Artinya, masyarakat diminta untuk beli mobil sebab sudah nol persen pajaknya. Rakyat yang mana yang dimaksud? Pada faktanya, hari ini semua lapisan masyarakat menjerit, tak hanya para konglomerat namun juga rakyat kelas papa, merasakan betapa susahnya mencari sesuap nasi. Sebagaimana dikutip dari CNBS Indonesia, 18 Oktober 2020, hasil sebuah survei sebutkan 55% masyarakat Indonesia sulit makan.
Tak semua rakyat butuh mobil, namun inilah wajah negara kapitalis sekuler sebagaimana Indonesia yang akan terus menjadikan pajak dan utang ribawi sebagai sumber pemasukan utama. Maka , penyusunan rancangan Anggaran Pendapatan dan Belanja Negara (APBN) pun akan mengikuti prinsip yang telah diambil.
Dalam Islam mekanisme pungutan pajak memang ada. Namun berbeda dengan kapitalis, pajak diadakan jika benar-benar Baitul Mal dalam keadaan kosong dan negara butuh dana yang mendesak untuk pembiayaan yang menjadi kewajiban negara.
Dan tak sekalipun Daulah akan menzalimi rakyatnya, pajak dipungut selama waktu tertentu dan tidak terus menerus. Wajib pajakpun bukan setiap rakyat namun dikenakan kepada orang yang sudah dianggap Daulah mampu memenuhi kebutuhan pokok dan tersier keluarga dan kerabat dekatnya. Artinya benar-benar ditarik kepada para agniya hakiki (orang kaya sesungguhnya).
Namun, sepanjang sejarah Negara Islam memimpin tidak pernah diberitakan Baitul Mal hingga kosong melompong kemudian diterapkan pajak. Yang ada adalah berkelimpahan harta. Hingga pada salah satu peristiwa sejarah Khalifah Umar bin Abdul Aziz, Khalifah pada masa Umayyah.
Tak ada lagi yang mengalami kekurangan pangan dan kesusahan. Berkat pengelolaan dana Baitul Mal yang benar, sampai-sampai para pengelola Baitul Mal kesulitan lagi mencari orang miskin yang harus disantuni. Ibnu Abdil Hakam meriwayatkan, Yahya bin Said, seorang petugas zakat masa itu berkata, ‘’Saya pernah diutus Umar bin Abdul Aziz untuk memungut zakat ke Afrika. Setelah memungutnya, saya bermaksud memberikannya kepada orang- orang miskin. Namun, saya tidak menjumpai seorang pun. Umar bin Abdul Aziz telah menjadikan semua rakyat pada waktu itu berkecukupan. Akhirnya, saya memutuskan untuk membeli budak lalu memerdekakannya,’’ kisah Yahya bin Said.

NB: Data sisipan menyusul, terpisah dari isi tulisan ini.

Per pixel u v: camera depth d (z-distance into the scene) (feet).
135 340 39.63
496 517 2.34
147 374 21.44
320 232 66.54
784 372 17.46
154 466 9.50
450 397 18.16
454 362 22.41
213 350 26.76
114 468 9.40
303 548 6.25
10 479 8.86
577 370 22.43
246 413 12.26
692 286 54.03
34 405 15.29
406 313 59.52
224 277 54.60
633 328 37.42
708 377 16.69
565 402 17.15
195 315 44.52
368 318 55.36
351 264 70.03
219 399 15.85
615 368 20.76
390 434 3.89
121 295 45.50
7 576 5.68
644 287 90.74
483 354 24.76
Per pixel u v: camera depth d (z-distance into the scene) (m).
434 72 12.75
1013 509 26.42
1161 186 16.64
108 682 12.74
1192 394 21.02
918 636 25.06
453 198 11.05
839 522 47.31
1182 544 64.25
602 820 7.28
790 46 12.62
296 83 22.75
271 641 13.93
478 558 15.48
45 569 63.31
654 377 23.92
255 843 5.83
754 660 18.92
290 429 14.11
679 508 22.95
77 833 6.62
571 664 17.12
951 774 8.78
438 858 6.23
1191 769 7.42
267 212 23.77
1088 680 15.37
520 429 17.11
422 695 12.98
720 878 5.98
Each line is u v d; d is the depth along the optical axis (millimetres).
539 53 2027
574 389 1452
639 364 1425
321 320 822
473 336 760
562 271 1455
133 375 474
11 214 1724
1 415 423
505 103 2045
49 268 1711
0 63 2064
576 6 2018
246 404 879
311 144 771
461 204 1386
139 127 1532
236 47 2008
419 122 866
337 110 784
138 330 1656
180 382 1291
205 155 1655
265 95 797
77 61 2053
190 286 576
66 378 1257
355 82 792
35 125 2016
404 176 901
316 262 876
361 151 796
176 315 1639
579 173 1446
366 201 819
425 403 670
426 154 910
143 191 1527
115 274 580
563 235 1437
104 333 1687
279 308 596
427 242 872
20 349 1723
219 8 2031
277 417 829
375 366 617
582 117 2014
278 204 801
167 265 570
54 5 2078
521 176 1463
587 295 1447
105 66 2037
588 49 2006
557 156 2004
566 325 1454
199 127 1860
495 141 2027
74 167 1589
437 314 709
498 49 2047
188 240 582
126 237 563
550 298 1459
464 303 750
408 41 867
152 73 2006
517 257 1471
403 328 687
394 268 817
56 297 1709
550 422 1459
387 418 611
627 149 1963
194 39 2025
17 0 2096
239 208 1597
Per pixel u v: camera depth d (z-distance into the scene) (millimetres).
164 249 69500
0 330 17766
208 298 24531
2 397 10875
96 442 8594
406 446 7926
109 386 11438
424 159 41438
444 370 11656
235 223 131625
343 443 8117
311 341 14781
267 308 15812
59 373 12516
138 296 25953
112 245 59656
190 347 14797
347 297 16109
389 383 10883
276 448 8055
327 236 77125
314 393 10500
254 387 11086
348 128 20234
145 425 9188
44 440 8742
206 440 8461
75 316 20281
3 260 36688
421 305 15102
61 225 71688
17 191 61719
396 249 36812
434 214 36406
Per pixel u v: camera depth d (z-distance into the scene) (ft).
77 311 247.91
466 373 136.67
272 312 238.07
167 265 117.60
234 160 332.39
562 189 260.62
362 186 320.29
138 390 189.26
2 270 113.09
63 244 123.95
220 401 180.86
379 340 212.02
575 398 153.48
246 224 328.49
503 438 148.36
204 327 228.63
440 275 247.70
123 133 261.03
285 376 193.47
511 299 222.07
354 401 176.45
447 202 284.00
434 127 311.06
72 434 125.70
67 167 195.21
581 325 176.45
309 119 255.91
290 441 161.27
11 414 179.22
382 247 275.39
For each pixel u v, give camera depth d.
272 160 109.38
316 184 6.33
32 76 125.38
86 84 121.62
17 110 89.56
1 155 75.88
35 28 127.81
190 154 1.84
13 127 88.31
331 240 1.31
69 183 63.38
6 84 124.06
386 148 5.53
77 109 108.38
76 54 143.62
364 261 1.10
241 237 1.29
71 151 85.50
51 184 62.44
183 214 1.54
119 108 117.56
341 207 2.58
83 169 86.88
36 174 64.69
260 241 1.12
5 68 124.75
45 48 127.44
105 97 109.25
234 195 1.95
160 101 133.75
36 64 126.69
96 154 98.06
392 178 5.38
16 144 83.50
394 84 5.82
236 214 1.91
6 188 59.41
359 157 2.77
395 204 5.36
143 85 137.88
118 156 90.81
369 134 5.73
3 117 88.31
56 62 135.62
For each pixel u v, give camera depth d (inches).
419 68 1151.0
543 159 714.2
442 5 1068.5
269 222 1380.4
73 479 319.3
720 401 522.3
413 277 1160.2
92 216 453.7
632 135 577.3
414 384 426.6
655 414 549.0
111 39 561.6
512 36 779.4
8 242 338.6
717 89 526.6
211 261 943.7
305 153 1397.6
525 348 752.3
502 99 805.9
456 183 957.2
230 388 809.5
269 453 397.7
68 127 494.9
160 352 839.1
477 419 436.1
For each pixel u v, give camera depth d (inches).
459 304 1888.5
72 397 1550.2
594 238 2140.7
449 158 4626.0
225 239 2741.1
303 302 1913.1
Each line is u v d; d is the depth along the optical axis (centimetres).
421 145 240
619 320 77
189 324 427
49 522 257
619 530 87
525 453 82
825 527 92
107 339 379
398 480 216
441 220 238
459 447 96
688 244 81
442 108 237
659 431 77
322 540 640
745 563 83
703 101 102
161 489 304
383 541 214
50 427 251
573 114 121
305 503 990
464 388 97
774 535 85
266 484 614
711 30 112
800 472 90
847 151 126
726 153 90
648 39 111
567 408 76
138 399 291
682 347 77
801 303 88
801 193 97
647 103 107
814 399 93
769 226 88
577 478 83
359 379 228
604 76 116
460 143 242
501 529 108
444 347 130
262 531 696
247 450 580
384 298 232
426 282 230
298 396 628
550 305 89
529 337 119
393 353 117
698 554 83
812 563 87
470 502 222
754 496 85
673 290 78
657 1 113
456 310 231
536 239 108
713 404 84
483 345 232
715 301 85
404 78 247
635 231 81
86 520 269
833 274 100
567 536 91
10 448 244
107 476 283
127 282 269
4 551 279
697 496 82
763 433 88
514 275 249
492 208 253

Semua karena basis pendapatan Baitul Mal adalah sektor real, demikian pula pengeluarannya. Tidak ada satu dinarpun dikeluarkan kecuali telah sesuai syariat. Pendapatan Daulah selain dari harta zakat, Fai, Jizyah, Khumus, Rikaz, harta orang murtad, harta orang yang tak memiliki pewaris juga berasal dari pengelolaan kepemilikan umum dan negara. Seperti tambang, minyak, hasil hutan, laut dan sebagainya.
Hal inilah yang tak ada dalam sistem kapitalis, sumber daya alam negara ini telah dijual kepada asing, padahal hal yang demikian adalah haram, sumber daya alam adalah milik rakyat sedang negara berdiri sebagai wakil rakyat untuk mengelolanya. Dalam artian untuk diinvestasikan, namun secara langsung mengelolanya. Maka Daulahpun akan mendorong sektor industri untuk maju, begitupun dengan sektor yang lain akan saling bersinergi mewujudkan Daulah mandiri dan mampu berdaulat. Maka jika memang tujuannya untuk kesejahteraan rakyat, pajak nol persen bukan hanya untuk bidang otomotif. Namun ditiadakan dan diganti dengan sistem pengelolaan ekonomi yang shahih.
Hal ini sesuai dengan hadist Rasulullah Saw , dari Ibnu Abbas RA berkata sesungguhnya Nabi saw bersabda,”Orang Muslim berserikat dalam tiga hal yaitu; air, rumput (pohon), api (bahan bakar), dan harganya haram. Abu Said berkata: maksudnya: air yang mengalir (HR Ibnu Majah).
Keuntungan materi yang didapat dari investor asing yang menginvestasikan (baca:eksploitasi) modalnya dianggap sebagai keuntungan negara dan cara itulah ekonomi bisa bergerak. Sungguh pemikiran yang salah, sekian banyak investor sudah diundang ke negeri ini namun faktanya masih banyak rakyat rakyat yang miskin dan lapar.
Sebab investor asing cenderung menguasai penguasa dengan cara menguasai pembuatan UU investasinya. Dengan modal yang mereka miliki, mereka bisa dengan mudah “menukar” dengan keuntungan yang lebih berlipat dari apa yang diterima penguasa. Inilah bentuk penjajahan gaya baru, mana mungkin akan berakhir sejahtera?
Ingat ungkapan Ibnu Khaldun bahwa tanda akan hancurnya sebuah negara ialah makin bertambah besarnya pajak yang dipungut. Maka, sudah saatnya kita menyudahi kebijakan pajak dipungut terus menerus dan secara zalim dengan sebuah peraturan yang lebih masuk akal, yaitu Islam. Wallahu a’ lam bish Shawab.